The " Reflector " has in fact, a pretty decent amount of ads in the 'help wanted' section. Of course, a number of those jobs pay do not pay as well as welfare.


So perhaps,welfare should/could cut their payment plans as a way to bring down unemployment. Of course, the other thing that would help unemployment rates is paraphrasing " Scranton Tibbs " here; drug testing for welfare benefits . After all, if you have to pass a drug test to work. Shouldn't welfare have the requirement ?

uncommoncents

2/3 of drug addicts are employed. Look up the stats on how long it takes for the hardcore drugs to stay in your system. What a drug test does is disqualify most people who smoke marijuana but leaves the heroin and crack junkies employed until they can no longer function to work. The hardcore users can pass a drug test while the guy or gal who wants to smoke some pot on the weekend gets busted. I'm not saying I agree with smoking pot I believe in following the law or working to get it changed if you don't like it, but the law and our drug screening processes are severely skewed. The cost alone for drug screening is prohibitive not to mention the ramifications to the children of the people who can't pass the test. How will they feed their children? I know that it is their responsibility to figure it out but we are not hurting them we are hurting the innocents by forcing drug testing on welfare recipients.

Cliff Cannon

@uncommoncents: You have a well chosen you user name as you --in my opinion demonstrate " uncommoncents " in this commentary.


I for one had no idea hardcore drug users could pass drug tests while pot smokers were the ones, who always flunked the drug tests.

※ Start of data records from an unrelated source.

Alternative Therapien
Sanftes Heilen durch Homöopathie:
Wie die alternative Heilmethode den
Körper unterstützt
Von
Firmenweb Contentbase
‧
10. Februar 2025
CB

Personally, as I've written before. I believe what William Buckley wrote so long ago. Legalize pot. Then tax the dung out of it. That takes profits from drug dealers, which in turn can used to fund more cops, lower other taxes ,allow farmers to profit from growing it, etc.

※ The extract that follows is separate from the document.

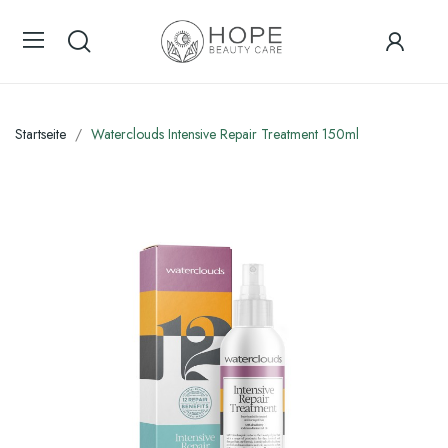
Startseite
Waterclouds Intensive Repair Treatment 150ml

Bottom lines; Buckley believed our consumption, like Holland's did when it legalized pot, would fall. Our tax coffers would be much fuller. Then I would add this; At that point criminalize alcohol, because that legal demon ( and I drink beer) destroys more lives, I think, Than any other demon out there. It just does it slower (and legally)


Having said that. As you note the law is the law. So obviously, we must deal with what we have. As for the welfare children who would suffer from lost benefits because their parents are irresponsible.That would put those children in the same boat as my kids were.

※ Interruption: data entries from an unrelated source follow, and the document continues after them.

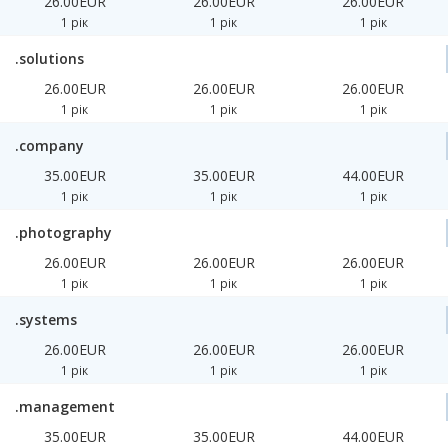
26.00EUR
26.00EUR
26.00EUR
1 рік
1 рік
1 рік
.solutions
26.00EUR
26.00EUR
26.00EUR
1 рік
1 рік
1 рік
.company
35.00EUR
35.00EUR
44.00EUR
1 рік
1 рік
1 рік
.photography
26.00EUR
26.00EUR
26.00EUR
1 рік
1 рік
1 рік
.systems
26.00EUR
26.00EUR
26.00EUR
1 рік
1 рік
1 рік
.management
35.00EUR
35.00EUR
44.00EUR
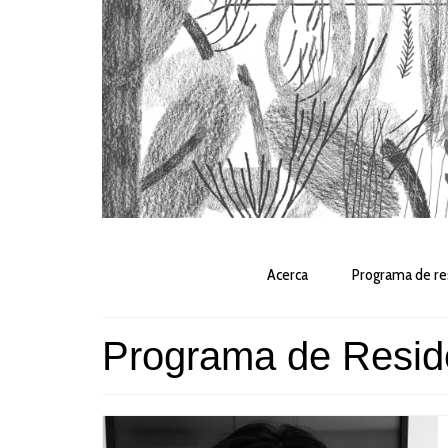
Acerca
Programa de re
Programa de Resid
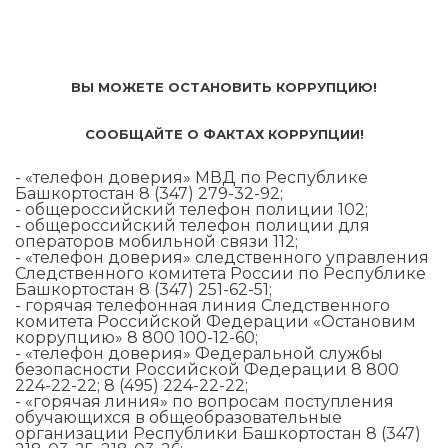
ВЫ МОЖЕТЕ ОСТАНОВИТЬ КОРРУПЦИЮ!
СООБЩАЙТЕ О ФАКТАХ КОРРУПЦИИ!
- «телефон доверия» МВД по Республике
Башкортостан 8 (347) 279-32-92;
- общероссийский телефон полиции 102;
- общероссийский телефон полиции для
операторов мобильной связи 112;
- «телефон доверия» следственного управления
Следственного комитета России по Республике
Башкортостан 8 (347) 251-62-51;
- горячая телефонная линия Следственного
комитета Российской Федерации «Остановим
коррупцию» 8 800 100-12-60;
- «телефон доверия» Федеральной службы
безопасности Российской Федерации 8 800
224-22-22; 8 (495) 224-22-22;
- «горячая линия» по вопросам поступления
обучающихся в общеобразовательные
организации Республики Башкортостан 8 (347)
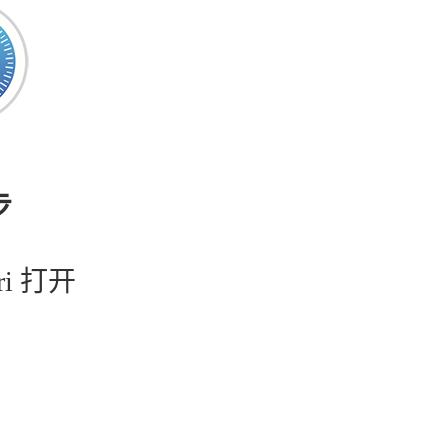
步
ri 打开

Because I am a truck driver that has been subject to random tests since 1991. We fail a test, we lose our job. So I still think welfare cases should abide by the same rules as I do. That hopefully, would or rather,should increase personal responsibility a great deal


Thanks again for always being thought provoking in your comments and here's hoping a lot of people are streaking for " Poly one " right now to answer their 'help wanted ' signs

TOPGUN01

POLY ONE JUST PUT UP A HELP WANTED !ON N WEST STREET!

starryeyes83

If these people can't pass a drug test for work or welfare they shouldn't be allowed to own or operate any vehicle, either.

arnmcrmn

Here is the growing problem in Huron County. Our judicial system has made it a haven for drug users and abusers to reside in. Get caught once....slap on the wrist. Twice? Slap on the wrist and probation. 3rd time? Slap on the wrist, a few days in jail and maybe some state funded treatment. 4th time? Probation, and some Christian based treatment. Break your probation during anyone of those stints above? More probation with a promise to be good.

So now Huron county is flooded with so many junkies that NOBODY wants to nor can hire. These people can't pass simple urine tests to keep clean for a job, so the outcome is a county full of junkies who won't be hired and are collecting off the government.

Bravo Huron County....Bravo.

luvthesun

Huron County does not write the laws!! We elect officials who do this. Our judicial system follows and obeys the laws written.

JACKEL

Yea,that is the sad part,everyday some one is passing another law in D.C. or Columbus to control us and our freedom.Most of us given the chance would not approve.